**Exercise aim:** Please copy out the whole piece below on responding with "No comment," word for word and with nothing changed.

----- Text passage -----

Two words that can help navigate conversations: “No comment.”

I’ve been thinking about how to honestly and appropriately respond to conversations in which I disagree with what is being said.

For instance,

      • I was talking with a friend who veered off into a controversial political issue. I guess he just assumed I agreed with his convictions on the topic, but I didn’t. Should I have jumped into the fray? If I don’t say something, he might assume my silence means I concur with his thoughts. But pushing back might lead to an argument.
      •  I was part of a conversation in which someone energetically shared about a certain topic, but her facts were wrong. Should I have corrected her?

In these and many other conversational situations, I’m trying to discipline myself to respond appropriately. There are several options.

      1. Sometimes I need to speak up and challenge what is being said, even if it leads to an uncomfortable conversation. I must be kind and tactful with my pushback but I should be straightforward in sharing my thoughts, even if it may produce an uneasiness or even tension.

----- Information shown -----

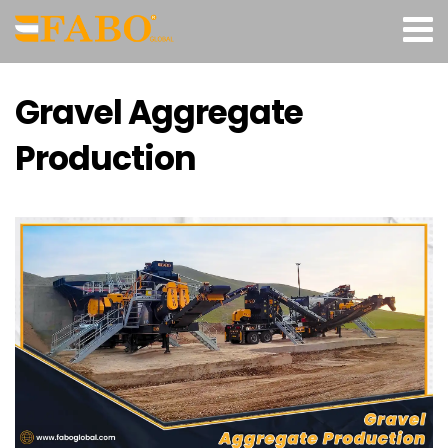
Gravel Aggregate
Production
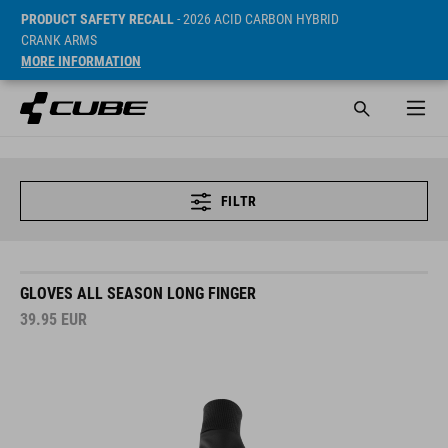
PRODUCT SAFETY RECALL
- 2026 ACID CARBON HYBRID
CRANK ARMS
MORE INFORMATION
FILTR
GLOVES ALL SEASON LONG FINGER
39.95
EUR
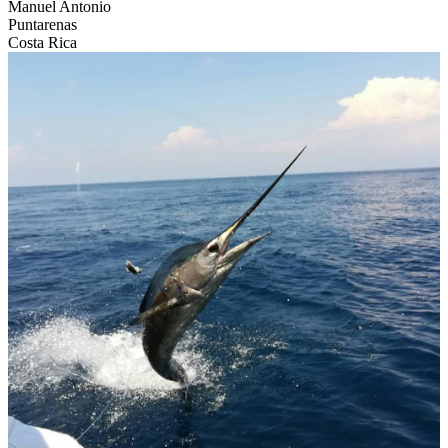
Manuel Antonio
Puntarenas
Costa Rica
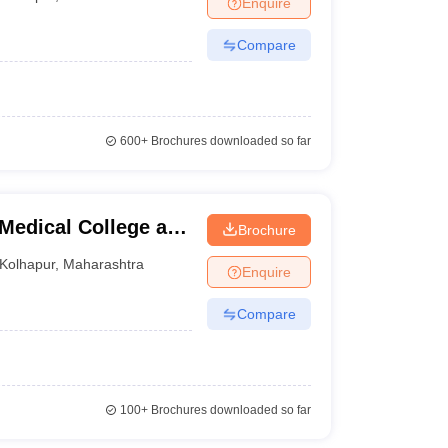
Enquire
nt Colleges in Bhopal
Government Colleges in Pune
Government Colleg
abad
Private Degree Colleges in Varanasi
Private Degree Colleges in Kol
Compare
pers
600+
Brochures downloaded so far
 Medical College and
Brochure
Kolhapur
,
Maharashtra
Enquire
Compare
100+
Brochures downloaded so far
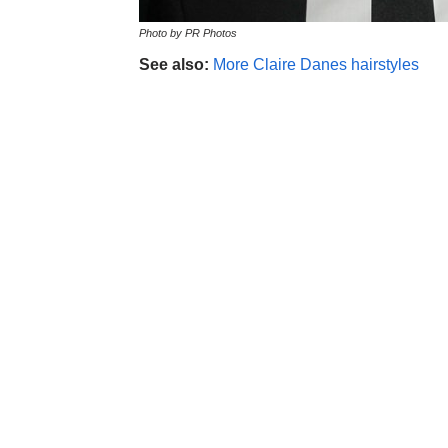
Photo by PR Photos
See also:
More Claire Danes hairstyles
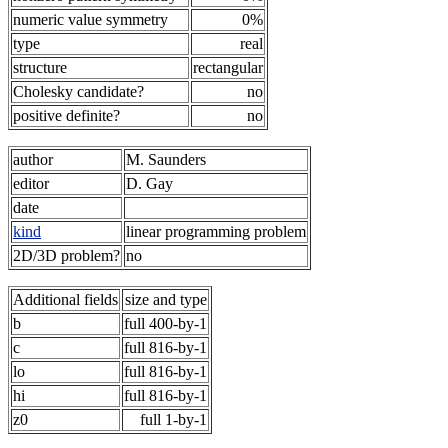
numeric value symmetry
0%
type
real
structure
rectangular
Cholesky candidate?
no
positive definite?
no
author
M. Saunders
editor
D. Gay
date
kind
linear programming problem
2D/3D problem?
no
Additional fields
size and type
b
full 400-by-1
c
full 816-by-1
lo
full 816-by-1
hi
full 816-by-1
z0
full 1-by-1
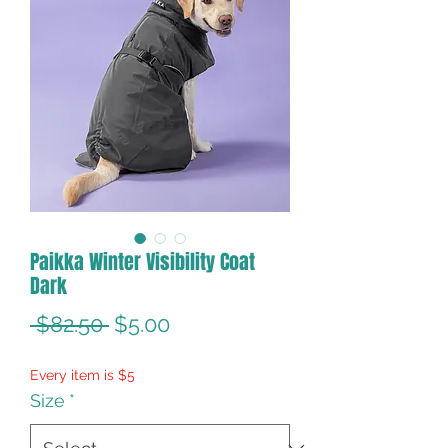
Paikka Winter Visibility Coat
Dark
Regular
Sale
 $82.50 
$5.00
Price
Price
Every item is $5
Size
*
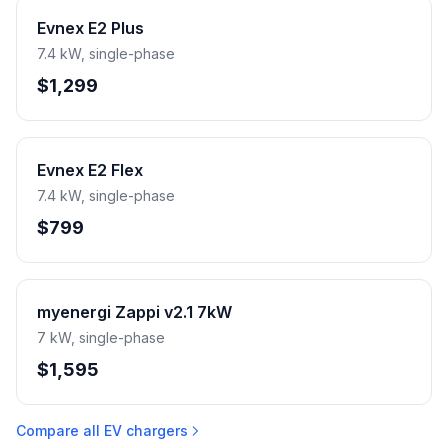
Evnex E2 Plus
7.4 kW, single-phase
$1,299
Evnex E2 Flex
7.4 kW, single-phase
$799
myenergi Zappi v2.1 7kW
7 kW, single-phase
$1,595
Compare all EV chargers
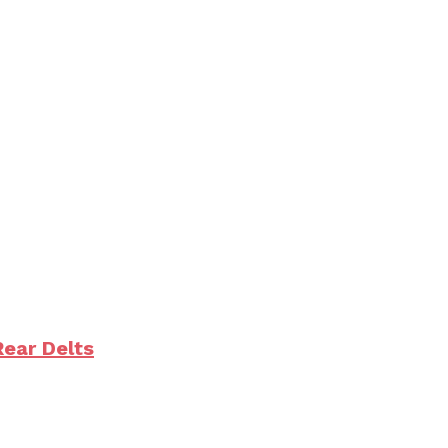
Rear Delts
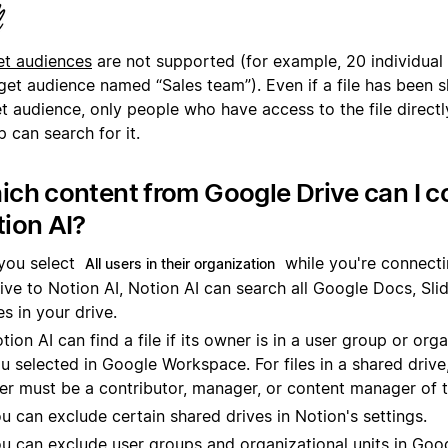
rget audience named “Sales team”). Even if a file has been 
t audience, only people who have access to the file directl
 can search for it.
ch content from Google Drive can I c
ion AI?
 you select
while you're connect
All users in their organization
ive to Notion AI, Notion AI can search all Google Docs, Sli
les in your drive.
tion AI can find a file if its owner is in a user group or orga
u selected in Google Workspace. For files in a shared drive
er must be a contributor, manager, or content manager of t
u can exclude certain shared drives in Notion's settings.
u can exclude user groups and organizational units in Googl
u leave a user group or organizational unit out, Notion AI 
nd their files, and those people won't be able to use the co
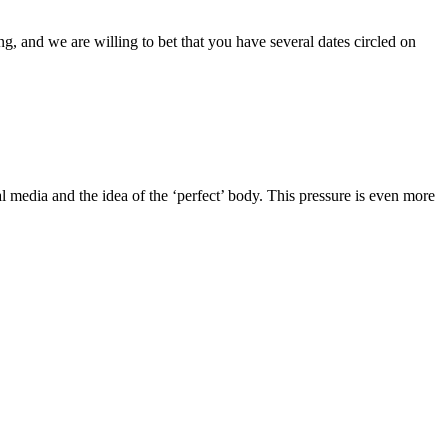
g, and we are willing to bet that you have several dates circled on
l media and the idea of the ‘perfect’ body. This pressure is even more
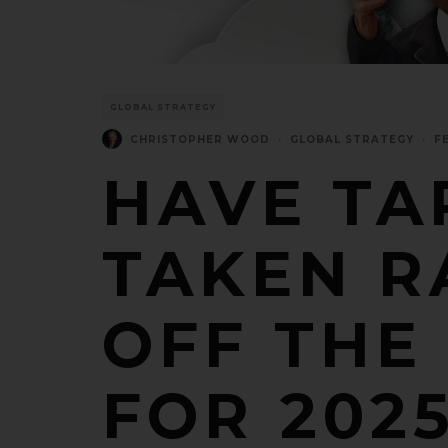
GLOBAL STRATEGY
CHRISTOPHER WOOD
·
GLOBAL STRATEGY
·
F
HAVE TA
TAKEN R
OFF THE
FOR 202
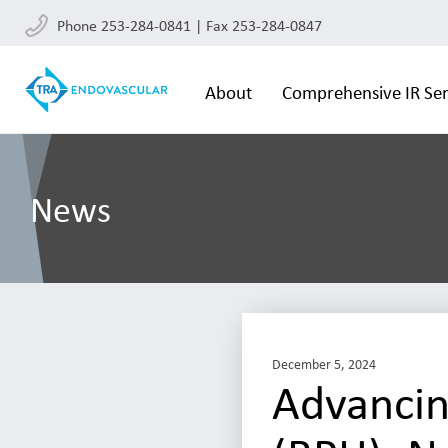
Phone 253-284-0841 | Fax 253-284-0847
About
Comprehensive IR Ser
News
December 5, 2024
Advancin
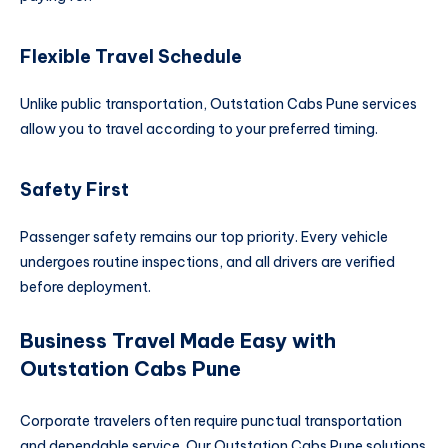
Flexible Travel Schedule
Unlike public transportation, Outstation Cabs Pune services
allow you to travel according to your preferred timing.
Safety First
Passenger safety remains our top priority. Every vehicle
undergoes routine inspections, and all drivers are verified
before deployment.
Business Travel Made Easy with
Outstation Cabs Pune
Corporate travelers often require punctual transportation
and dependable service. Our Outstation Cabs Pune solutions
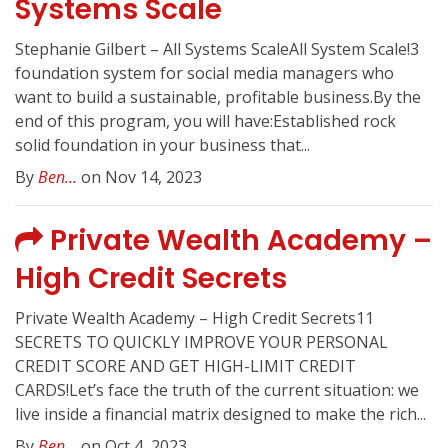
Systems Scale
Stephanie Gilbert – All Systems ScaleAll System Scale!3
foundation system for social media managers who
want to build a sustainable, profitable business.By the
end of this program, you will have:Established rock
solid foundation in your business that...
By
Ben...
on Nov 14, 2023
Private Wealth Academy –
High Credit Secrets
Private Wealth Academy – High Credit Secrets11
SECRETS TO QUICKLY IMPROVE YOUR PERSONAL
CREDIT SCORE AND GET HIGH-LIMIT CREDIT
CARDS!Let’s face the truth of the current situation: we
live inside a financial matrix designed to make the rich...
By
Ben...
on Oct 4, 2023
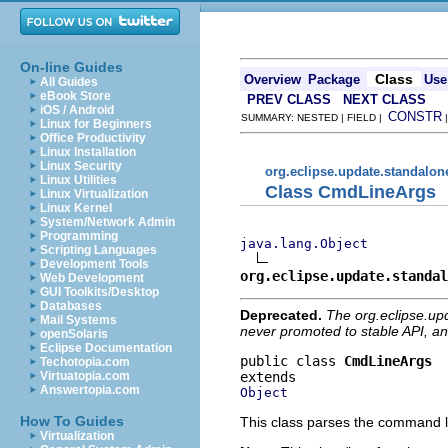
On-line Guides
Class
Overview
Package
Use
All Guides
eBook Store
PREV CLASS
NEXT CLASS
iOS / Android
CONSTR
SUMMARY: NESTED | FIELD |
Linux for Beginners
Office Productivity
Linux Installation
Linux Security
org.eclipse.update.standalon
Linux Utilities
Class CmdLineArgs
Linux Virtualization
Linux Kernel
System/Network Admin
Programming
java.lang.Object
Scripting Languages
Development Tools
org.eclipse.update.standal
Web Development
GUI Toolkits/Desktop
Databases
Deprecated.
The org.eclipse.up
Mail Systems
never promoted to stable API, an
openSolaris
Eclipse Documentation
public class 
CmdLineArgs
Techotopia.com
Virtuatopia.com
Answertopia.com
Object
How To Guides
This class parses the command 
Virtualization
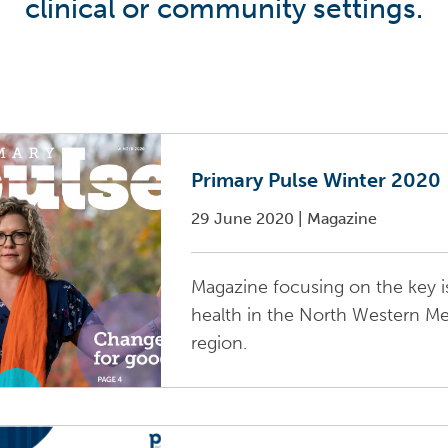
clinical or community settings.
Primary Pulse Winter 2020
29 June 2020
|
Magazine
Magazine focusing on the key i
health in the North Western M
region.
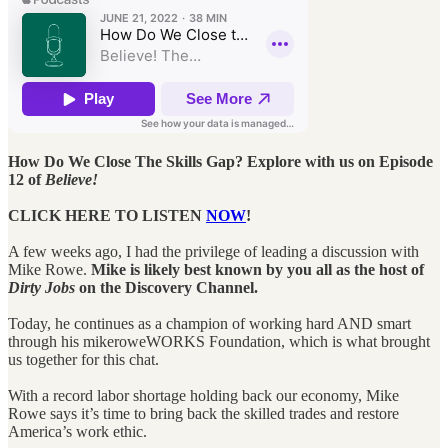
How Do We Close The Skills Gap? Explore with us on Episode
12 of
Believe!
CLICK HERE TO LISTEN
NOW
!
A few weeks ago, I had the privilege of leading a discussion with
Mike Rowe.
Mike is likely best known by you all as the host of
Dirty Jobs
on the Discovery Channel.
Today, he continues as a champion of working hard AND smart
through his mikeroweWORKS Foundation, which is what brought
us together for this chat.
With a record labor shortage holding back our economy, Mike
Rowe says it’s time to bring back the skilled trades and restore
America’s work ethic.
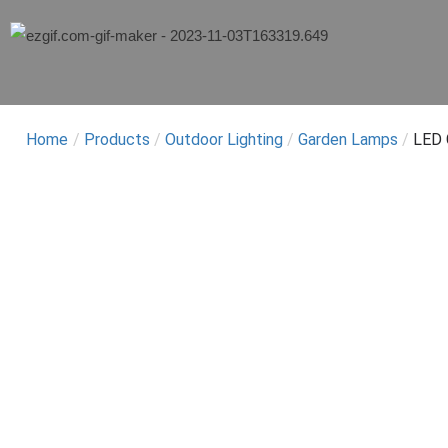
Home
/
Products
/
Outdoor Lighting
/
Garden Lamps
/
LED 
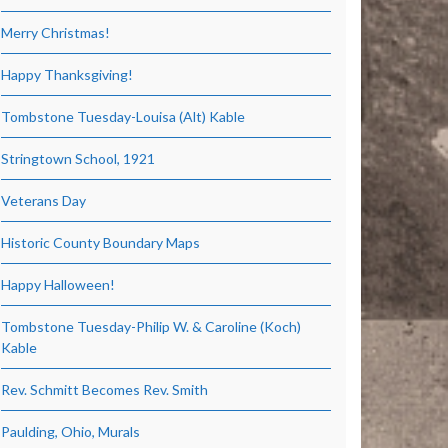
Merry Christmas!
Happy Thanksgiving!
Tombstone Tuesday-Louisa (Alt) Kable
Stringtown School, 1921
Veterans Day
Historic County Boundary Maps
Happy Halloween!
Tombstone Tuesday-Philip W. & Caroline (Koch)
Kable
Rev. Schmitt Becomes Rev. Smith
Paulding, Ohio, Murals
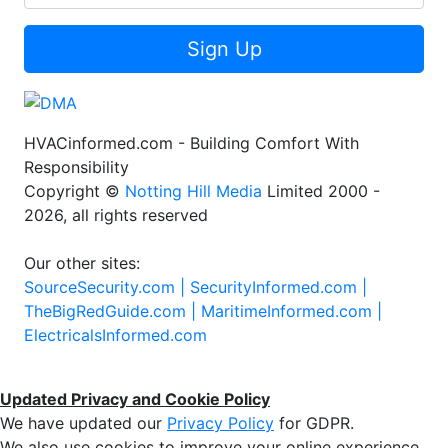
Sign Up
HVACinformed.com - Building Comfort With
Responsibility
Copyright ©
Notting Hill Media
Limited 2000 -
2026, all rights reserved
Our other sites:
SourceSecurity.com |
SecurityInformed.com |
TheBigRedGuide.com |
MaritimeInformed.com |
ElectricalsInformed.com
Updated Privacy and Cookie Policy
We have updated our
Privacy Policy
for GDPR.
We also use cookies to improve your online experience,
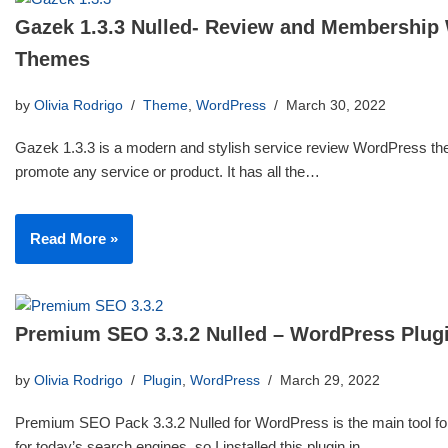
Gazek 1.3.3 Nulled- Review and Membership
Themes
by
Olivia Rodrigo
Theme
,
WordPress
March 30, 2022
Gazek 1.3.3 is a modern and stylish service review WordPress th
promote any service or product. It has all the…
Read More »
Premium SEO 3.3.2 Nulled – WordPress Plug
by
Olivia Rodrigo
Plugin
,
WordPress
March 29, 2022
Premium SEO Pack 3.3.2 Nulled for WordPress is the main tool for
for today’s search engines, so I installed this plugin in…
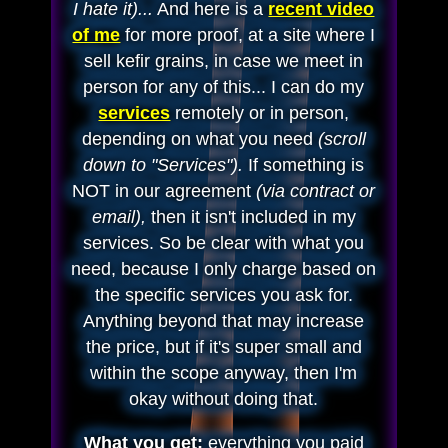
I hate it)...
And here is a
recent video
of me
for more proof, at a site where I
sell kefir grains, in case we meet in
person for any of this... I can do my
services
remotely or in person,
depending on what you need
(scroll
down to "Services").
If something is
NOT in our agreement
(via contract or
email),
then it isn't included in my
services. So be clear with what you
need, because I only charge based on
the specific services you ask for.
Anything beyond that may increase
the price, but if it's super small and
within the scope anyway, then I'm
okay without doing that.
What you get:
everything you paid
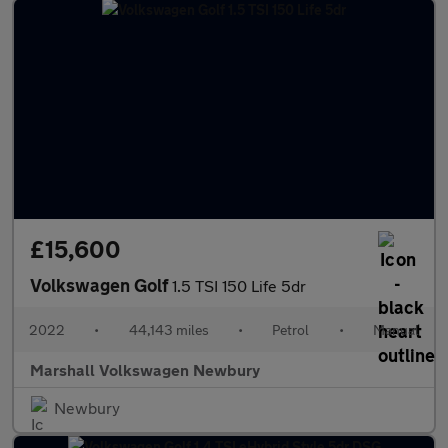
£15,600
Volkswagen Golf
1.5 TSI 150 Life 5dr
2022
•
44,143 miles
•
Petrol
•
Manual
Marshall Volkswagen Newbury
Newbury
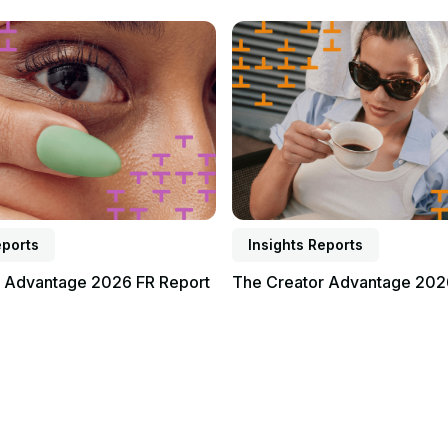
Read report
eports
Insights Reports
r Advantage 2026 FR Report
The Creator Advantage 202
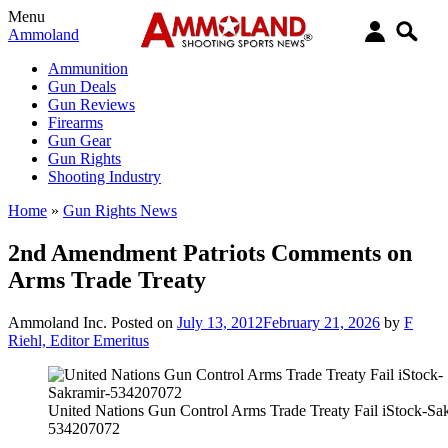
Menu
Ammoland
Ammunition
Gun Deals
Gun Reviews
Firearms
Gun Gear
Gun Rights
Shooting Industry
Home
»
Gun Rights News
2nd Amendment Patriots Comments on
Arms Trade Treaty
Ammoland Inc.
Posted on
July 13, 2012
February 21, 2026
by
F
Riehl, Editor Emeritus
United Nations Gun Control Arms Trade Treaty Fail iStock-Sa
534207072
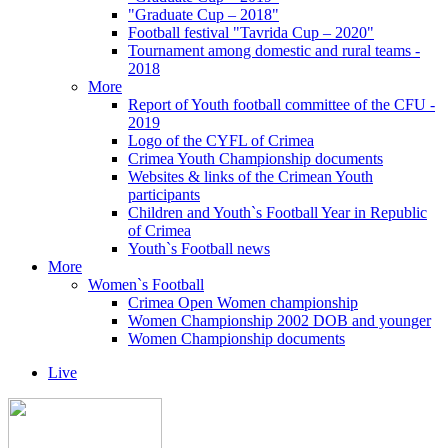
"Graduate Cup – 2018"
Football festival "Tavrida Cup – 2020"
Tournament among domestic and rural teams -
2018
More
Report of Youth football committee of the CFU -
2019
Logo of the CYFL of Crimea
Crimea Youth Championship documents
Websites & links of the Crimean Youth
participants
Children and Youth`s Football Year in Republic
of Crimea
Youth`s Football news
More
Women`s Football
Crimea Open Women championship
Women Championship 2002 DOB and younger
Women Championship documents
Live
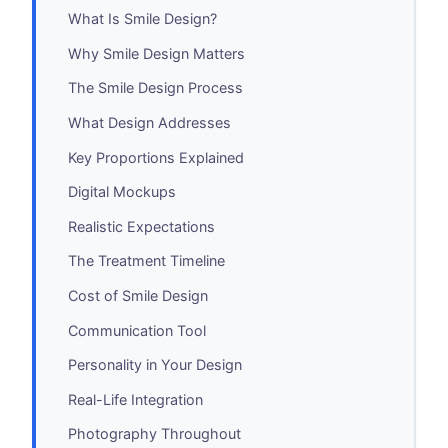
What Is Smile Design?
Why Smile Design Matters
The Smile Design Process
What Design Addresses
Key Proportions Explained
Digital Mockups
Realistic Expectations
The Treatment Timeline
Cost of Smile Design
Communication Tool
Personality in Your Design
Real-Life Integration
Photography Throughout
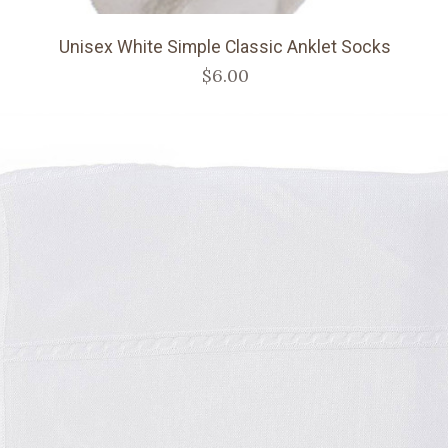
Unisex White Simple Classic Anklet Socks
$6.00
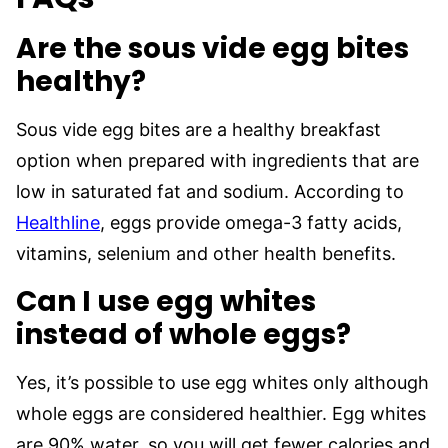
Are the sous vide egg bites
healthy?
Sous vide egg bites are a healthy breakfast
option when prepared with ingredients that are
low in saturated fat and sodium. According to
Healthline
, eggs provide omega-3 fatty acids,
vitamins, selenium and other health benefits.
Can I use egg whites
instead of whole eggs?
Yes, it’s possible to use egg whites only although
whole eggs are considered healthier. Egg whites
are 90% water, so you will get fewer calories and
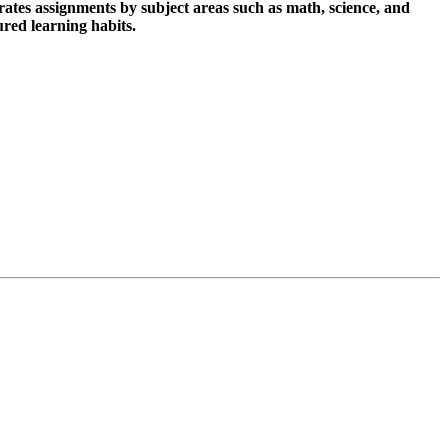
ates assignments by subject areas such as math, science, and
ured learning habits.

-----

**Reply:**
Two words that can help navigate conversations: “No comment.”

I’ve been thinking about how to honestly and appropriately respond to conversations in which I disagree with what is being said.

For instance,

      • I was talking with a friend who veered off into a controversial political issue. I guess he just assumed I agreed with his convictions on the topic, but I didn’t. Should I have jumped into the fray? If I don’t say something, he might assume my silence means I concur with his thoughts. But pushing back might lead to an argument.
      •  I was part of a conversation in which someone energetically shared about a certain topic, but her facts were wrong. Should I have corrected her?

In these and many other conversational situations, I’m trying to discipline myself to respond appropriately. There are several options.

      1. Sometimes I need to speak up and challenge what is being said, even if it leads to an uncomfortable conversation. I must be kind and tactful with my pushback but I should be straightforward in sharing my thoughts, even if it may produce an uneasiness or even tension.